Switch "hetente" to "naponta" throughout the material and give back all its lines otherwise unchanged, leaving the pictures out.

━━━ ENTRIES PROVIDED ━━━

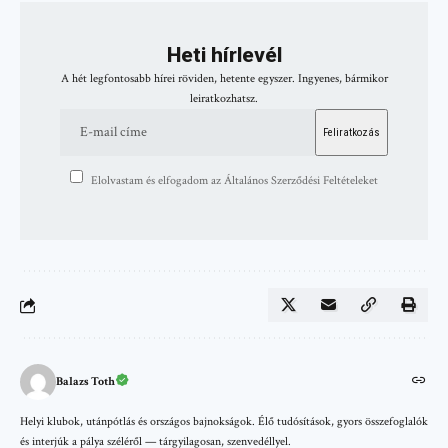
Heti hírlevél
A hét legfontosabb hírei röviden, hetente egyszer. Ingyenes, bármikor
leiratkozhatsz.
Elolvastam és elfogadom az Általános Szerződési Feltételeket
Balazs Toth
Helyi klubok, utánpótlás és országos bajnokságok. Élő tudósítások, gyors összefoglalók
és interjúk a pálya széléről — tárgyilagosan, szenvedéllyel.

━━━

■ WRITTEN SOLUTION
Heti hírlevél
A hét legfontosabb hírei röviden, naponta egyszer. Ingyenes, bármikor
leiratkozhatsz.
Elolvastam és elfogadom az Általános Szerződési Feltételeket
Balazs Toth
Helyi klubok, utánpótlás és országos bajnokságok. Élő tudósítások, gyors összefoglalók
és interjúk a pálya széléről — tárgyilagosan, szenvedéllyel.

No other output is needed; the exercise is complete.